Durante meses, a unidade de jornalismo investigativo da Al Jazeera coletou, na internet, 2500 imagens postadas pelos soldados, que colocaram o nome e a divisão do exército a que pertenciam nos registros. Os partícipes da barbárie fizeram questão de filmar, fotografar, comemorar, e postar todos os seus atos: explosões de cidades e vilas transformadas em escombros; prisioneiros torturados, arrastados, e humilhados; filas de crianças, adultos, velhos e jovens, feridos ou com dificuldade de locomoção, todos (inclusive os pequeninos) com as mãos para o alto, sob as ordens e armas do IDF, seguindo em procissão para campos de refugiados apontados como seguros, mas que depois seriam bombardeados pelas Forças Israelenses. Os soldados se expõem gargalhando enquanto assistem seus escudos humanos nus e ensanguentados entrando nos prédios que eles tentam invadir; se cumprimentam depois de explodirem escolas, hospitais, universidades e mesquitas. Em outras cenas, praticam tiro ao alvo em jornalistas, médicos, paramédicos, crianças, mulheres, funcionários de agências humanitárias. Uma cena particularmente perturbadora mostra o estupro coletivo de um preso. 

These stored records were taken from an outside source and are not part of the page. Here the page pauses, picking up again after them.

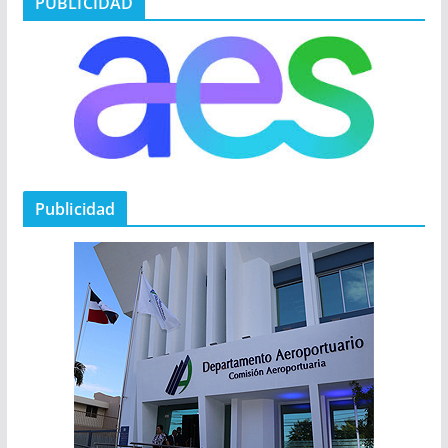
PUBLICIDAD
Publicidad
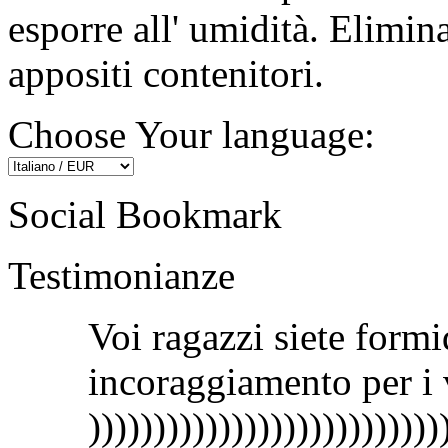
esporre all' umidità. Elimina
appositi contenitori.
Choose Your language:
Social Bookmark
Testimonianze
Voi ragazzi siete formi
incoraggiamento per i v
)))))))))))))))))))))))))))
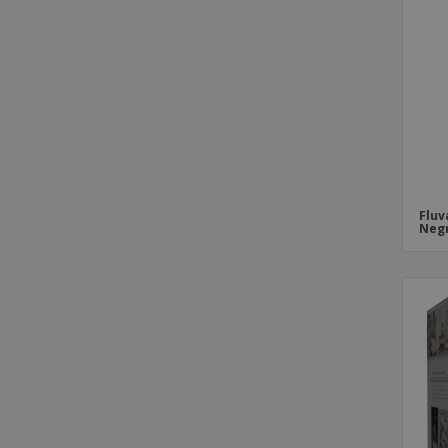
Fluv
Neg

As cenas são acompanhadas dos comentários de especialistas militares, de direitos humanos e de juristas internacionais que explicam por que, por trás de cada cena, há um crime de guerra. Trata-se de uma contribuição inédita do Exército de Israel para estudos históricos, além de também, segundo Dixon, servir como prova de crime de guerra no Tribunal Penal Internacional.

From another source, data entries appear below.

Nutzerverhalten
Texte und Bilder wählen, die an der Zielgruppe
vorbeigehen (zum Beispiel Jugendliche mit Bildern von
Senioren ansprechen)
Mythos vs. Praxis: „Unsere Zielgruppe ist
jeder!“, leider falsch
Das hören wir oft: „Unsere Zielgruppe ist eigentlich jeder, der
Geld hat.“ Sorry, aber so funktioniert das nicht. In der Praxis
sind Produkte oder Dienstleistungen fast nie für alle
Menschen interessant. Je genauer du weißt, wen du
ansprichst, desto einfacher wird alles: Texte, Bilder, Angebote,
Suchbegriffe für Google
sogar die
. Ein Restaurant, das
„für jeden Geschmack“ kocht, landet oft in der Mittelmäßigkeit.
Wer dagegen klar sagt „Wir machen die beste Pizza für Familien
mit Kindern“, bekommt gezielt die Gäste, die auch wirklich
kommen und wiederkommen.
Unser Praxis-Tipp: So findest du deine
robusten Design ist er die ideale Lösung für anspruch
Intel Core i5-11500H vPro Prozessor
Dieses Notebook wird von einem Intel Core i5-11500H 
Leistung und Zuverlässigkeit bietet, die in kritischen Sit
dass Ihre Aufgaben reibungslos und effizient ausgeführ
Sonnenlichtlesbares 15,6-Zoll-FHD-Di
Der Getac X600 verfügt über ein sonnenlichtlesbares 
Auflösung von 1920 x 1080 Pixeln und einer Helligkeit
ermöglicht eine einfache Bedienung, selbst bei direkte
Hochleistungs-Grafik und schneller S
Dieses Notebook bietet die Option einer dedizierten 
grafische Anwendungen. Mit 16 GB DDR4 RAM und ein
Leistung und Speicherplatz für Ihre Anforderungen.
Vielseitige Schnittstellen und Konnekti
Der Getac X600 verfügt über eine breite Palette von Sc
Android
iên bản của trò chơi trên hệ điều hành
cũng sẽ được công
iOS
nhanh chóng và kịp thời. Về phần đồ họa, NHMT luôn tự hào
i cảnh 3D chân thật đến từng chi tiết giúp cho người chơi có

Sanders intercala essas cenas a declarações de líderes mundiais, como o presidente americano, Joe Biden, e o ex-primeiro-ministro britânico Rishi Sunak, que, mesmo após esses horrores, afirmam que "não deixarão Israel sozinho", como se os massacrados fossem os israelenses e não a população de Gaza. Há também declarações de Yoav Gallant, ministro da Defesa de Israel, que chama os palestinos de animais, afirmando que seriam tolhidos de água, luz e comida, bem como as afirmações de Benjamin Netanyahu de que acabaria com a Faixa de Gaza, depois dos ataques do Hamas a Israel em 7 de outubro do ano passado.

Mas o maior choque do documentário, talvez, seja ver o apoio de boa parte da população israelense ao genocídio. Embora Israel tenha proibido a imprensa local e internacional de entrar em Gaza para registrar a guerra, o público é informado, em tempo real, sobre o que está acontecendo no território vizinho, através das postagens dos soldados em suas redes sociais. Para parte da população, a dor dos palestinos não é motivo de revolta e, sim, de contentamento. Nas boates da capital israelense, a música mais tocada pelos DJs é May your village burn ("Que sua vila queime")", acompanhada pelo público que canta e dança animadamente.

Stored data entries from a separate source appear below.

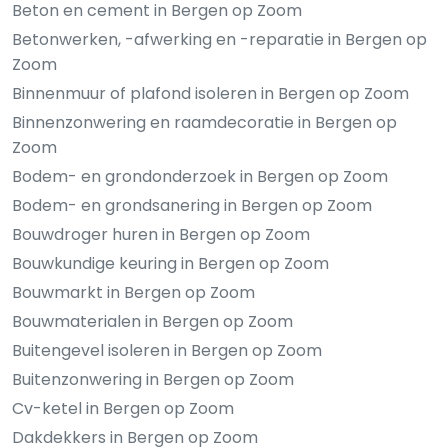
Beton en cement in Bergen op Zoom
Betonwerken, -afwerking en -reparatie in Bergen op
Zoom
Binnenmuur of plafond isoleren in Bergen op Zoom
Binnenzonwering en raamdecoratie in Bergen op
Zoom
Bodem- en grondonderzoek in Bergen op Zoom
Bodem- en grondsanering in Bergen op Zoom
Bouwdroger huren in Bergen op Zoom
Bouwkundige keuring in Bergen op Zoom
Bouwmarkt in Bergen op Zoom
Bouwmaterialen in Bergen op Zoom
Buitengevel isoleren in Bergen op Zoom
Buitenzonwering in Bergen op Zoom
Cv-ketel in Bergen op Zoom
Dakdekkers in Bergen op Zoom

O filme de Sanders provavelmente não ganhará o Oscar de melhor documentário, como o ucraniano 20 dias em Mariupol, laureado em 2023, sobre o cerco russo àquela cidade (Hollywood não é simpático à causa palestina). Mas é um dos maiores registros sobre a maldade humana. Há um aforismo atribuído a Hannah Arendt, uma das mais celebradas intelectuais judias, que, depois dos massacres da Segunda Guerra, teria dito: "A morte da empatia humana é um dos primeiros e mais reveladores sinais de uma cultura a ponto de cair na barbárie." O documentário está disponível no YouTube, com legendas em português.

Inspirado pela obra do autor francês Édouard Louis – cujos livros recontam sua difícil trajetória como um menino gay criado numa família pobre do interior da França – , o repórter Thallys Braga publica, na edição de outubro da piauí, um tocante relato sobre sua própria experiência. Nascido e criado no bairro de Inhoaíba, em Campo Grande, no Rio de Janeiro, filho de um pai que morreu cedo por causa do vício em drogas e de uma mãe que passou a vida em trabalhos precários, Braga também sempre soube desde cedo que era gay. Como Louis, enxergou na aspiração intelectual uma forma de evadir a homofobia do seu meio. A travessia a outra classe social, porém, também tem seus percalços e suas próprias formas de violência. Ora analisando a obra, ora traçando paralelismos com a vida de Louis, Braga encontra nos escritos autobiográficos do autor francês uma chave para tentar decifrar sua própria identidade e sua própria trajetória.